The sixth season of Showtime's Dexter illustrates how this fine series continues to explore new aspects of its murderous hero, played by Michael C. Hall, at left.
Dexter, based on Jeff Lindsay's novels, follows Miami's most unusual serial killer -- a murderer who gleefully dispatches his victims but whose code, honed by his adoptive father, requires him to prey only on those much worse than he. Dexter would never kill a child or any innocent person. But child killers, pedophiles, wife muderers, gangsters and the like are fair game.
In many ways, the Showtime series has proved to be a stronger, more emotionally involved and thoughtful examination of Dexter Morgan than have Lindsay's novels. Both meld humor with hard-boiled plots with existentialist musings from this serial killer. By day, Dexter works as a blood splatter expert in the Miami Police Department.
Both TV and book series tap into the feeling of being an outsider. Dexter is constantly trying to figure out if he fits in, if his reaction to events of the day are what a normal person would have. Each of us – whether we admit it or not – worries when we’ll be “unmasked,” in our professional or personal life. We also worry about how others perceive us.
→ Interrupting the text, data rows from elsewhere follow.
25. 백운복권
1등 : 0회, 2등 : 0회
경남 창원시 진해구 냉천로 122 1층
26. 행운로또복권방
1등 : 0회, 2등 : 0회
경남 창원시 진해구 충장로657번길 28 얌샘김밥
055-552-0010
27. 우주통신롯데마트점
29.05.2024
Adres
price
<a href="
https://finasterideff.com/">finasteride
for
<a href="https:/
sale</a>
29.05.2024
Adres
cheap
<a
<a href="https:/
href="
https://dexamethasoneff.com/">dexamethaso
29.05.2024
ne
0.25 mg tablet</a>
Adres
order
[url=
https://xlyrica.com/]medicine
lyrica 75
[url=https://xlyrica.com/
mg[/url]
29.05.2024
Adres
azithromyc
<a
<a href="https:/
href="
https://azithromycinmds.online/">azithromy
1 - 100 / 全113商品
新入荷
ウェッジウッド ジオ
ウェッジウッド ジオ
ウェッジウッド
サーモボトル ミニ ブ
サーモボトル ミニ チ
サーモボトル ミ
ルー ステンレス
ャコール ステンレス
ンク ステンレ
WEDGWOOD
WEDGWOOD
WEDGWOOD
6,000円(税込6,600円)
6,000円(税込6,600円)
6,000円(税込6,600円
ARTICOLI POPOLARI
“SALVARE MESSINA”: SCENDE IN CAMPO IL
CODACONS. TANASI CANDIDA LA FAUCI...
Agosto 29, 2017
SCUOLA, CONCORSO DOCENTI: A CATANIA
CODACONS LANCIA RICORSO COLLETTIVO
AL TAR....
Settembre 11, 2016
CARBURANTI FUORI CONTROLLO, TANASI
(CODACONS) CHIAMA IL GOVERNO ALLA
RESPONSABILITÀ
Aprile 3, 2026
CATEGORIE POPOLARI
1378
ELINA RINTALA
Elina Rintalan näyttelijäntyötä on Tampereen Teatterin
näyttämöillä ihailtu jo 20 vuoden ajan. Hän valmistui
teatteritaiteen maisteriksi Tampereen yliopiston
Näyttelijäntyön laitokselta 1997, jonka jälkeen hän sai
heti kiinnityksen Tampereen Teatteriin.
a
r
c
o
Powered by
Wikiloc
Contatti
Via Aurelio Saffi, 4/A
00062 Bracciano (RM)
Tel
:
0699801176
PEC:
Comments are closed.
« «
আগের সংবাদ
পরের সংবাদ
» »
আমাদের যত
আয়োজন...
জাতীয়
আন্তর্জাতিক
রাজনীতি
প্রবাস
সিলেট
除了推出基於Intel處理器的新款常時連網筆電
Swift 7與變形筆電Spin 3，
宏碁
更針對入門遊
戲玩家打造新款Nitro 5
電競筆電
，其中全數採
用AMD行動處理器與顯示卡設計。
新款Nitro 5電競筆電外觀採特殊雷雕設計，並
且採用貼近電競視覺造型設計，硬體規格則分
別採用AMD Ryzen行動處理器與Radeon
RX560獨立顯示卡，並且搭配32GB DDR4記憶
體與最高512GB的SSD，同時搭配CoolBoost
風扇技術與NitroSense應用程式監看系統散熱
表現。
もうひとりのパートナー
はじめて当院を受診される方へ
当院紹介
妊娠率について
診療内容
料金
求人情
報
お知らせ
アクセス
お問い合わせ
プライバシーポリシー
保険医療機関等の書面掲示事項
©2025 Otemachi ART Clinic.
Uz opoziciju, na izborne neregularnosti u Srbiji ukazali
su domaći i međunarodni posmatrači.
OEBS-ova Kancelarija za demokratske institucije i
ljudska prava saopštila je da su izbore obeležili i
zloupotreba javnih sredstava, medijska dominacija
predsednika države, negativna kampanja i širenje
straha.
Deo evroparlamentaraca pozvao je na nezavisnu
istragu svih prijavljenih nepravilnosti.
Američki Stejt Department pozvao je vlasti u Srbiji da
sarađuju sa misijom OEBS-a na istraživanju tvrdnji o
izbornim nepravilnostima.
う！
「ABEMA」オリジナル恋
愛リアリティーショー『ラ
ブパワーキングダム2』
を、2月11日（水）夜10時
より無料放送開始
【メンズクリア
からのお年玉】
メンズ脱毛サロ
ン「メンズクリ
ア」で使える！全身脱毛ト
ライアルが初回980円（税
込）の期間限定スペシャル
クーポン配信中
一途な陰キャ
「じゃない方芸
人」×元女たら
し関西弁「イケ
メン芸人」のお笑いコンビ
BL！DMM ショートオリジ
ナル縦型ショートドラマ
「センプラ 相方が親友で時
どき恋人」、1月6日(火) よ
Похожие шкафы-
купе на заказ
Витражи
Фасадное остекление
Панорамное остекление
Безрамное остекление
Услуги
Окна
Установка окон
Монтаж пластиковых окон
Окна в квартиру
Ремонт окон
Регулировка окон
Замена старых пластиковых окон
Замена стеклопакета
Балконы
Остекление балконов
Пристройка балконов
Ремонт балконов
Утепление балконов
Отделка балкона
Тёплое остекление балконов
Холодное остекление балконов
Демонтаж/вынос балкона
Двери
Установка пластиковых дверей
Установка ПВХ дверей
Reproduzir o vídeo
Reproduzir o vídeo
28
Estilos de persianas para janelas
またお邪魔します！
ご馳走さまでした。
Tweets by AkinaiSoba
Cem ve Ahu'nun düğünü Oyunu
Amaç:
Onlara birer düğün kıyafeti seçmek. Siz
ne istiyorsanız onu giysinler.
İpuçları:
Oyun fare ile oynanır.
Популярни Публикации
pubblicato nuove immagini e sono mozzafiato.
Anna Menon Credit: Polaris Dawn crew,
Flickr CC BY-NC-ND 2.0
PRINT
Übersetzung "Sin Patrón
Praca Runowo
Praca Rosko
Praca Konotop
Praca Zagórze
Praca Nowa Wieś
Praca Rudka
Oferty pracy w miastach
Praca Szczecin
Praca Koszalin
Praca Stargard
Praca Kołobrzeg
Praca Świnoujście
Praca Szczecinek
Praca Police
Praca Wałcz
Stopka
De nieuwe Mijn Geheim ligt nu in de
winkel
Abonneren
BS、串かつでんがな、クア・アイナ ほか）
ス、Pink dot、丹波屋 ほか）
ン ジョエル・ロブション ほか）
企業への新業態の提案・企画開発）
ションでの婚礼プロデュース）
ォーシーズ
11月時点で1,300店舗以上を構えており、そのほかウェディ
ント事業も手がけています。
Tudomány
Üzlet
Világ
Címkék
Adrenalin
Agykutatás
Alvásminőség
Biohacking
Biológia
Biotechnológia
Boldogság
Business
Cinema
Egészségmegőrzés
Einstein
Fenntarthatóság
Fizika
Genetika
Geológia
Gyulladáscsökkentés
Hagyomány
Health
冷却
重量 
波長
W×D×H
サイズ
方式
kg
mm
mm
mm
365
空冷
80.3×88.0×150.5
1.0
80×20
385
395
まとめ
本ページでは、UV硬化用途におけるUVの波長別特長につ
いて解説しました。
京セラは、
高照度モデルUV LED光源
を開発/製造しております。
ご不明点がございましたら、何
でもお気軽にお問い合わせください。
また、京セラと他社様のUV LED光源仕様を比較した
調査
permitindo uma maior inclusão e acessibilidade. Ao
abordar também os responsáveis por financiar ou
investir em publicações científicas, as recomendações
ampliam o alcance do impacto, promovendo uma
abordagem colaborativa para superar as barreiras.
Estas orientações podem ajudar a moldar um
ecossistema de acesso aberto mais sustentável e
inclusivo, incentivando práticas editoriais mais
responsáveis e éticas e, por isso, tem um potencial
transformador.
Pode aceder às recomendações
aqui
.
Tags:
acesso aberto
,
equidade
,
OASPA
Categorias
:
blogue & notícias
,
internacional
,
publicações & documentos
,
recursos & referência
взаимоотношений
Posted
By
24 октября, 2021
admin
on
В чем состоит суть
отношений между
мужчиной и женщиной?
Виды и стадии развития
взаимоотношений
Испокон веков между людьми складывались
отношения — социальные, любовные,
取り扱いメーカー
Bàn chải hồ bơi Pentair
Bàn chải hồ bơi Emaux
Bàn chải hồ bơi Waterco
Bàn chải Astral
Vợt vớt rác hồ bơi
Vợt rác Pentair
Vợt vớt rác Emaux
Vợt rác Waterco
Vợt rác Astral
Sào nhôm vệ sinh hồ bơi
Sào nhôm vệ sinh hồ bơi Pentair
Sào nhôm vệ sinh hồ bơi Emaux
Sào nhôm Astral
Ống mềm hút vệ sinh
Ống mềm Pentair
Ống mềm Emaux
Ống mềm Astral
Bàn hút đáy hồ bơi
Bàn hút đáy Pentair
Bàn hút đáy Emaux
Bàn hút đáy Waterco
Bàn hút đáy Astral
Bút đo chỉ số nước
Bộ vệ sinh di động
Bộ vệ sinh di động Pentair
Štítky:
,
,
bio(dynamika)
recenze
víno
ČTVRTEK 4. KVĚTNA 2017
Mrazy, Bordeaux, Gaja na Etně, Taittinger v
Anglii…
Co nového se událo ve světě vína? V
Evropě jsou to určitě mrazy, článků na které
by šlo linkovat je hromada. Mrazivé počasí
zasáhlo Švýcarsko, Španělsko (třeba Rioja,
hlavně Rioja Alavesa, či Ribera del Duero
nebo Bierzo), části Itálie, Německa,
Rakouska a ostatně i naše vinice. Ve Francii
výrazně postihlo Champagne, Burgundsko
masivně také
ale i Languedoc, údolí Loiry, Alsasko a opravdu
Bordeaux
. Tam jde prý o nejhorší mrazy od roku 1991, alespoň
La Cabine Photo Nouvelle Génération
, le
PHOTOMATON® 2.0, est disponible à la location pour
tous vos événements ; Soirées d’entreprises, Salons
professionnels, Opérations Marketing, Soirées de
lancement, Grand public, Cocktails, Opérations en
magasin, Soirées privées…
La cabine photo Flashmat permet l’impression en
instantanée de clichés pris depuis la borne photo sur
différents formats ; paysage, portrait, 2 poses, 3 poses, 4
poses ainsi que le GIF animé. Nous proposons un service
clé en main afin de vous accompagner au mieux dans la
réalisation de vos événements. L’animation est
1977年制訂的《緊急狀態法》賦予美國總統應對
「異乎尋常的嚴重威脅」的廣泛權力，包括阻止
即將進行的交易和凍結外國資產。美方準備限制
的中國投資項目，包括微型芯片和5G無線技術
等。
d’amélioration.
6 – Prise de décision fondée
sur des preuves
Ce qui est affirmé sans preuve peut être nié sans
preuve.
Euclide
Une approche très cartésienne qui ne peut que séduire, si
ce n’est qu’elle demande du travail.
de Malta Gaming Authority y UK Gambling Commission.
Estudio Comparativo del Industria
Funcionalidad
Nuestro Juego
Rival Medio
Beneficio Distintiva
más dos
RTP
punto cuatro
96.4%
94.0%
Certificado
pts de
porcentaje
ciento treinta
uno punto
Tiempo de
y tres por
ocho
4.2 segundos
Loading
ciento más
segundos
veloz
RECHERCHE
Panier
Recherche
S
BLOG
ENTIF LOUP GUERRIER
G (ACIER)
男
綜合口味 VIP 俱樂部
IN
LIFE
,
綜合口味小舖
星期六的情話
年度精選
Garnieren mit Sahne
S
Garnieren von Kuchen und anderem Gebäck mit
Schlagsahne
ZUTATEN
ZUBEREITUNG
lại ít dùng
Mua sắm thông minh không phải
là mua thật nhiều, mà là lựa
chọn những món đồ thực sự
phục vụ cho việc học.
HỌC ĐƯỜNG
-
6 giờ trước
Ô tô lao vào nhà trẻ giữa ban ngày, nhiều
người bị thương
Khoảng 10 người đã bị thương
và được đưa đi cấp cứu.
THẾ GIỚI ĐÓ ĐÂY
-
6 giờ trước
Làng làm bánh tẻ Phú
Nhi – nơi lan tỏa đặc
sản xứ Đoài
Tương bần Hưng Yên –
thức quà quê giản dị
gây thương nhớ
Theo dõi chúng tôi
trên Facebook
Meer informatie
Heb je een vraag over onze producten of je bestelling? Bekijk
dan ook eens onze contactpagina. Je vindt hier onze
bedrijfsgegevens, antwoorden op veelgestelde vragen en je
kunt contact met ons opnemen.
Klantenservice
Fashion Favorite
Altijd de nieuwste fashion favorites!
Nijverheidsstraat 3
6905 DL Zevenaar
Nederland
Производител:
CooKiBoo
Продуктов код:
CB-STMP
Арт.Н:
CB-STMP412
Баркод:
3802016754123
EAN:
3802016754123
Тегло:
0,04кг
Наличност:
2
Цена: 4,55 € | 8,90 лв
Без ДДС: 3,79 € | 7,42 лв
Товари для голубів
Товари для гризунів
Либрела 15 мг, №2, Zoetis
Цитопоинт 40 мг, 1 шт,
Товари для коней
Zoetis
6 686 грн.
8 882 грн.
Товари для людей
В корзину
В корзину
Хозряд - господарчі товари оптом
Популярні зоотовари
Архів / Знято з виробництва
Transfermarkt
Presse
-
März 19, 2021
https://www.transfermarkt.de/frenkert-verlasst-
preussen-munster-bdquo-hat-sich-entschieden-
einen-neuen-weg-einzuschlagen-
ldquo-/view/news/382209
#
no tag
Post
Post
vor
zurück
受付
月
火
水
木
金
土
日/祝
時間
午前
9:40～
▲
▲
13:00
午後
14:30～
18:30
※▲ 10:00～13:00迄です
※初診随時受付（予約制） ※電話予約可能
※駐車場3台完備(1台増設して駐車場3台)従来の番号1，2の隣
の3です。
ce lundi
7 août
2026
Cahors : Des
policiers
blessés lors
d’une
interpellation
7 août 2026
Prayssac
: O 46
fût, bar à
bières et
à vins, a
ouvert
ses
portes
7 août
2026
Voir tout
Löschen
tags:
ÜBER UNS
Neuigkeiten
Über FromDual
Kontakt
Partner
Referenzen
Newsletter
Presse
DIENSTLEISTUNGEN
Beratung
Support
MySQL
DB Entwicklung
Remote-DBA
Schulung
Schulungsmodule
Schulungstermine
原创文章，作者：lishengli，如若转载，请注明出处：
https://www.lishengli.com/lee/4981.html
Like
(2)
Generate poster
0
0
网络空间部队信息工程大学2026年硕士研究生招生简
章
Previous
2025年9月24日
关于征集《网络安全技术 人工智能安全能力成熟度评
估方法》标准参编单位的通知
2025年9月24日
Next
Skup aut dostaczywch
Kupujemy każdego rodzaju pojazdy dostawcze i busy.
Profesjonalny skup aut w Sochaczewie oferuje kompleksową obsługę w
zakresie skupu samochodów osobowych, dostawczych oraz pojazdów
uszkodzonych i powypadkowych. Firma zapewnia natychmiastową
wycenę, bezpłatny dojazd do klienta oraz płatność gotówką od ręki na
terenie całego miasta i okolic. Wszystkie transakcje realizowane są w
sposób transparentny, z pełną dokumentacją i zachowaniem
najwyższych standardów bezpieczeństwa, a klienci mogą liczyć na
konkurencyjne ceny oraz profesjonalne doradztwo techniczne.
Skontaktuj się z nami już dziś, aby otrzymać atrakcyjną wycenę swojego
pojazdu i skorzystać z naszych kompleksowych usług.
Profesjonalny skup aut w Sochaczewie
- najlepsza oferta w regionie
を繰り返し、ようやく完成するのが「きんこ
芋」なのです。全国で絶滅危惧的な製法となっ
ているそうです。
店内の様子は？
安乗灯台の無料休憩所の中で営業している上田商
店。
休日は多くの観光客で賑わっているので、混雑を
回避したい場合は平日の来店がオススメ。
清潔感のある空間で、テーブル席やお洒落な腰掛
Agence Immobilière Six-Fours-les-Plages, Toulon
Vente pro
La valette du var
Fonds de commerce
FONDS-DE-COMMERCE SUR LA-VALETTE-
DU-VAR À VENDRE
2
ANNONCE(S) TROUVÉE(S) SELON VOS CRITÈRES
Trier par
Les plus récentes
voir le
I said in one of my book reviews: "Lindsay keeps the reader off kilter by making Dexter a bundle of contractions: a funny, killing machine who is genuinely concerned about children; guiltless about his actions, yet meticulous that he be right about his victims’ corruption. Dexter should be repulsive, but isn’t."
And reality is what the TV series maintains while the novels have often veered into the supernatural. While I have disagreed with a few changes the TV series has made -- especially the ending of season four -- Showtime's Dexter has never strayed from the killer's complicated and complex personality.
As Dexter, Michael C. Hall is perfect, showing every emotion and even the character's innocence. The TV series keeps the episodes crisp, the dialogue real and everyone looks as if they really are a cop or, in the case of Dexter, a blood splatter expert. And they also look as if they have just been in the oppressive heat of South Florida.
Each season has focused on how Dexter deals with life -- marriage, fatherhood, loss, family life.
This year, Dexter's spiritually, or lack of it, is explored as two religious loons, played by Colin Hanks and Edward James Olmos prey on South Florida.
The sixth season's opener in which Dexter attends his high school reunion was priceless. Unlike in high school, Dexter is now quite the hunk and finds that many of the women are lusting after him. But he is there for one reason. In high school, only one girl was nice to him. Dexter wants to find out if the girl's high school boyfriend who became her husband murdered her. Dexter is not disapponted at the reunion.
Oddly, for a TV series that deals with an unmerciful killer, the way the opening segment plays on perceptions is often the most violent.
Lindsay's sixth novel Double Dexter is now out and is one of the author's strongest.
Dexter airs at 9 p.m. Sundays on Showtime with frequent encores.